Write down each entry again, exactly as it reads.

Extracted data below:

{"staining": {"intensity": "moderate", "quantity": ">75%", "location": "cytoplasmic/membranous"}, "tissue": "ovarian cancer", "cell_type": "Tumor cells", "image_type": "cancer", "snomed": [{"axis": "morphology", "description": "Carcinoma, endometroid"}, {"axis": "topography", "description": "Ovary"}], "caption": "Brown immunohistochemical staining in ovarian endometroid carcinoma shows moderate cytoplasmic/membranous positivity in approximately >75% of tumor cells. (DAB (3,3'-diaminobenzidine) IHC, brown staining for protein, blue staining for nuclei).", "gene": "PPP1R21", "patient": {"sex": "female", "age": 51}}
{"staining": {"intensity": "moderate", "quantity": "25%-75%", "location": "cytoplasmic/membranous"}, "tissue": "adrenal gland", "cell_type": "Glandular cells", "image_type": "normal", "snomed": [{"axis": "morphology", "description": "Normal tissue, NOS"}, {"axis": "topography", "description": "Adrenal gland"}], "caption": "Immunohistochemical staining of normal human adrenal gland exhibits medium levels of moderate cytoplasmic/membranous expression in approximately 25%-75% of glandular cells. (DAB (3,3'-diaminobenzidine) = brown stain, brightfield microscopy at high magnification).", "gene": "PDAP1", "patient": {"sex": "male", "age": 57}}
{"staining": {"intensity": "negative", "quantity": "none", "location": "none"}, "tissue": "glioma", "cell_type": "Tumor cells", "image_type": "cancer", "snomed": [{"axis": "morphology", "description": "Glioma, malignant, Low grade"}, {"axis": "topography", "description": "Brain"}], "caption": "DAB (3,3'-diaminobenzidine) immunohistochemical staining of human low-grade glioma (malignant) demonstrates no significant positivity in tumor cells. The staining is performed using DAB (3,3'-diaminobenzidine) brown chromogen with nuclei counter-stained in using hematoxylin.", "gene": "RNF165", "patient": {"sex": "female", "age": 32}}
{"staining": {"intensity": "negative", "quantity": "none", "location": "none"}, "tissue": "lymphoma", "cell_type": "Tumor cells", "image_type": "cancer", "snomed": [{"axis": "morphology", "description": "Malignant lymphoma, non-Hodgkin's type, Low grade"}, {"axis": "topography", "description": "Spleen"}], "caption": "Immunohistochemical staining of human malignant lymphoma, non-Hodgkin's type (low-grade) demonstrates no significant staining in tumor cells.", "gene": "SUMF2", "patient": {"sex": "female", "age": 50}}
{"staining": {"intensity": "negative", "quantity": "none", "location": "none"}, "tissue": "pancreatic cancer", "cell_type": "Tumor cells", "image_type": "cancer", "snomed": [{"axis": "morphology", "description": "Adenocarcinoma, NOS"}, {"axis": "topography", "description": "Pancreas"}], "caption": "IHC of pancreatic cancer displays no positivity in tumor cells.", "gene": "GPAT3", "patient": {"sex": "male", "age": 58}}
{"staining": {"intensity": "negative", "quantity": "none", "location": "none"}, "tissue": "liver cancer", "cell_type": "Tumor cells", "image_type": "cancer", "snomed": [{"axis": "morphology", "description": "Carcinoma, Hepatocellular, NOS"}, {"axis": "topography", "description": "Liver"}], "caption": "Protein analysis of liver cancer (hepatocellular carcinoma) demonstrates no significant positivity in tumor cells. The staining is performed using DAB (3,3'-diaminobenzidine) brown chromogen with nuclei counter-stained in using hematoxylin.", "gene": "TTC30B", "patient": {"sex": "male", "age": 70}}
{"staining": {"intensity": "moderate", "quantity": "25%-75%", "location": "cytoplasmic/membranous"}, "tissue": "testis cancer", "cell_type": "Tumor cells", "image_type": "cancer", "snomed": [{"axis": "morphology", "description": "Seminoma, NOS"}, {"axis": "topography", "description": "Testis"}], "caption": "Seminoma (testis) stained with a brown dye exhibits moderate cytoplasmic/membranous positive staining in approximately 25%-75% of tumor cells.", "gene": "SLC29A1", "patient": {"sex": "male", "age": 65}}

End of Extracted data.

### Response to this exercise
{"staining": {"intensity": "moderate", "quantity": ">75%", "location": "cytoplasmic/membranous"}, "tissue": "ovarian cancer", "cell_type": "Tumor cells", "image_type": "cancer", "snomed": [{"axis": "morphology", "description": "Carcinoma, endometroid"}, {"axis": "topography", "description": "Ovary"}], "caption": "Brown immunohistochemical staining in ovarian endometroid carcinoma shows moderate cytoplasmic/membranous positivity in approximately >75% of tumor cells. (DAB (3,3'-diaminobenzidine) IHC, brown staining for protein, blue staining for nuclei).", "gene": "PPP1R21", "patient": {"sex": "female", "age": 51}}
{"staining": {"intensity": "moderate", "quantity": "25%-75%", "location": "cytoplasmic/membranous"}, "tissue": "adrenal gland", "cell_type": "Glandular cells", "image_type": "normal", "snomed": [{"axis": "morphology", "description": "Normal tissue, NOS"}, {"axis": "topography", "description": "Adrenal gland"}], "caption": "Immunohistochemical staining of normal human adrenal gland exhibits medium levels of moderate cytoplasmic/membranous expression in approximately 25%-75% of glandular cells. (DAB (3,3'-diaminobenzidine) = brown stain, brightfield microscopy at high magnification).", "gene": "PDAP1", "patient": {"sex": "male", "age": 57}}
{"staining": {"intensity": "negative", "quantity": "none", "location": "none"}, "tissue": "glioma", "cell_type": "Tumor cells", "image_type": "cancer", "snomed": [{"axis": "morphology", "description": "Glioma, malignant, Low grade"}, {"axis": "topography", "description": "Brain"}], "caption": "DAB (3,3'-diaminobenzidine) immunohistochemical staining of human low-grade glioma (malignant) demonstrates no significant positivity in tumor cells. The staining is performed using DAB (3,3'-diaminobenzidine) brown chromogen with nuclei counter-stained in using hematoxylin.", "gene": "RNF165", "patient": {"sex": "female", "age": 32}}
{"staining": {"intensity": "negative", "quantity": "none", "location": "none"}, "tissue": "lymphoma", "cell_type": "Tumor cells", "image_type": "cancer", "snomed": [{"axis": "morphology", "description": "Malignant lymphoma, non-Hodgkin's type, Low grade"}, {"axis": "topography", "description": "Spleen"}], "caption": "Immunohistochemical staining of human malignant lymphoma, non-Hodgkin's type (low-grade) demonstrates no significant staining in tumor cells.", "gene": "SUMF2", "patient": {"sex": "female", "age": 50}}
{"staining": {"intensity": "negative", "quantity": "none", "location": "none"}, "tissue": "pancreatic cancer", "cell_type": "Tumor cells", "image_type": "cancer", "snomed": [{"axis": "morphology", "description": "Adenocarcinoma, NOS"}, {"axis": "topography", "description": "Pancreas"}], "caption": "IHC of pancreatic cancer displays no positivity in tumor cells.", "gene": "GPAT3", "patient": {"sex": "male", "age": 58}}
{"staining": {"intensity": "negative", "quantity": "none", "location": "none"}, "tissue": "liver cancer", "cell_type": "Tumor cells", "image_type": "cancer", "snomed": [{"axis": "morphology", "description": "Carcinoma, Hepatocellular, NOS"}, {"axis": "topography", "description": "Liver"}], "caption": "Protein analysis of liver cancer (hepatocellular carcinoma) demonstrates no significant positivity in tumor cells. The staining is performed using DAB (3,3'-diaminobenzidine) brown chromogen with nuclei counter-stained in using hematoxylin.", "gene": "TTC30B", "patient": {"sex": "male", "age": 70}}
{"staining": {"intensity": "moderate", "quantity": "25%-75%", "location": "cytoplasmic/membranous"}, "tissue": "testis cancer", "cell_type": "Tumor cells", "image_type": "cancer", "snomed": [{"axis": "morphology", "description": "Seminoma, NOS"}, {"axis": "topography", "description": "Testis"}], "caption": "Seminoma (testis) stained with a brown dye exhibits moderate cytoplasmic/membranous positive staining in approximately 25%-75% of tumor cells.", "gene": "SLC29A1", "patient": {"sex": "male", "age": 65}}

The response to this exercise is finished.